··· Entries shown ···

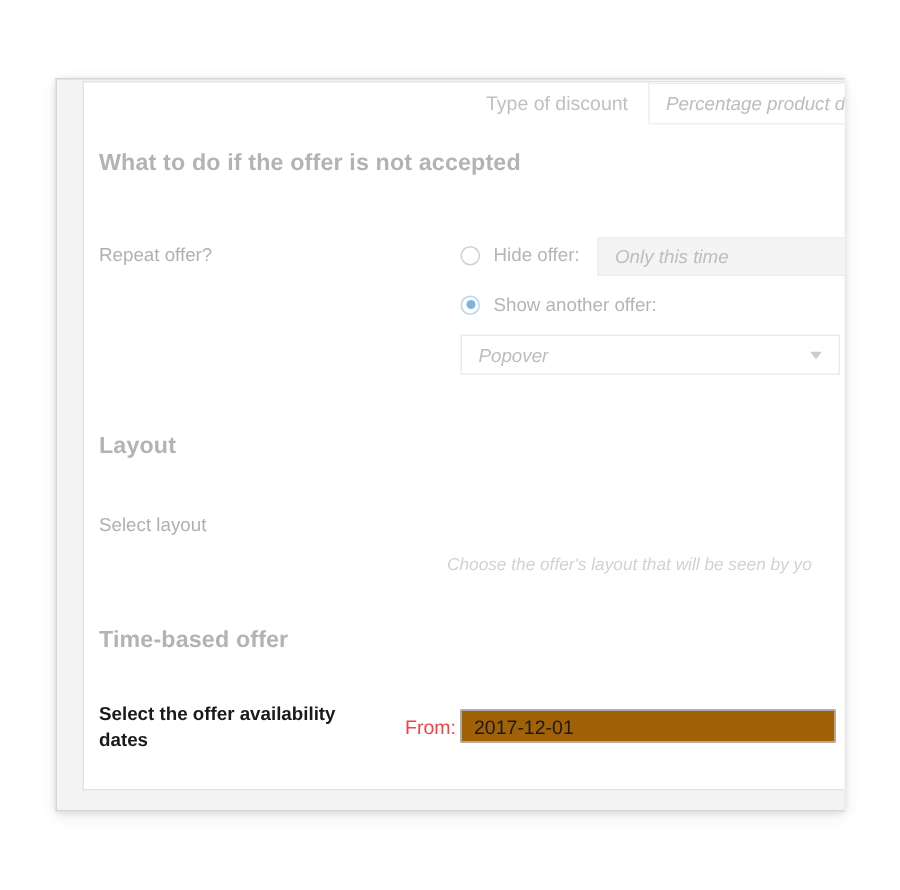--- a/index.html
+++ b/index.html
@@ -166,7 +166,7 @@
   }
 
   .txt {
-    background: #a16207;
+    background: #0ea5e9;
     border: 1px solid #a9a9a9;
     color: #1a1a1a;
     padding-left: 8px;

···

- _Work item_: In the entries above, identify every line with the word "background". Copy those lines.

- _Result of the task_:
-    background: #a16207;
+    background: #0ea5e9;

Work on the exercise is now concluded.